Jan 17, 2012

Asia - Digging deep for the perfect combination



On the positive side, private equity (PE) property investments, in general, are not always directly related to the economic cycle and hence can escape the adverse impact of market volatilities.

 And because of this, investing in Asian PE property fund of funds depends a lot on picking the right manager, with the right portfolio, and the right investment strategy at the right time. Not an easy call to make.

Despite this tall order, Puay Ju Kang, head of property, Asia-Pacific, for Aberdeen Asset Management Asia Limited, is positive on the prospects of the firm’s Asia-Pacific property business.

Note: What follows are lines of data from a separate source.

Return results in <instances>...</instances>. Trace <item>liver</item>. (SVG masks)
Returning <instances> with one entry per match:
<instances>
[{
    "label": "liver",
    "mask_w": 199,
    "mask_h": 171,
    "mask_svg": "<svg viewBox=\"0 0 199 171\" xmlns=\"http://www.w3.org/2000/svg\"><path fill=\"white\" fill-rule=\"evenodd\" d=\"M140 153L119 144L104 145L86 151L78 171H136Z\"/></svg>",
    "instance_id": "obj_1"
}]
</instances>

Aberdeen has three types of property fund businesses. These are: direct investments, investments in listed property stocks, and investments in PE funds (through funds of funds). Its total property asset under management (AUM) amount to US$30 billion globally. About US$5 billion of this is in the fund of funds business of which about US$1 billion are Asia-Pacific AUM.

Kang attributes her confidence to the success of two PE property funds currently managed by Aberdeen; the first was launched in 2006 and raised US$600 million in AUM and the second was unveiled in 2007 with US$208 million in AUM. The first fund has a 12-year maturity and became fully invested in December 2010. The second was designed with a 10-year maturity and became fully invested in March 2011. Both funds are currently well below their respective leverage caps of 70% and 75%.

Addressing market challenges

“Our funds have quite broad mandates; we are allowed to invest across the Asia-Pacific region from mature to semi-mature to emerging markets and across the risk spectrum from core to opportunistic, which we continue to believe is the right approach. As a platform, we have exposure to Japan, Singapore, China, India, Hong Kong, Australia, Thailand and Malaysia so we have been able to achieve a high degree of diversification in our products. We have invested in conventional asset classes like offices, retail, residential as well as in niche sectors like healthcare and we have nursing homes in Japan right now,” Kang says.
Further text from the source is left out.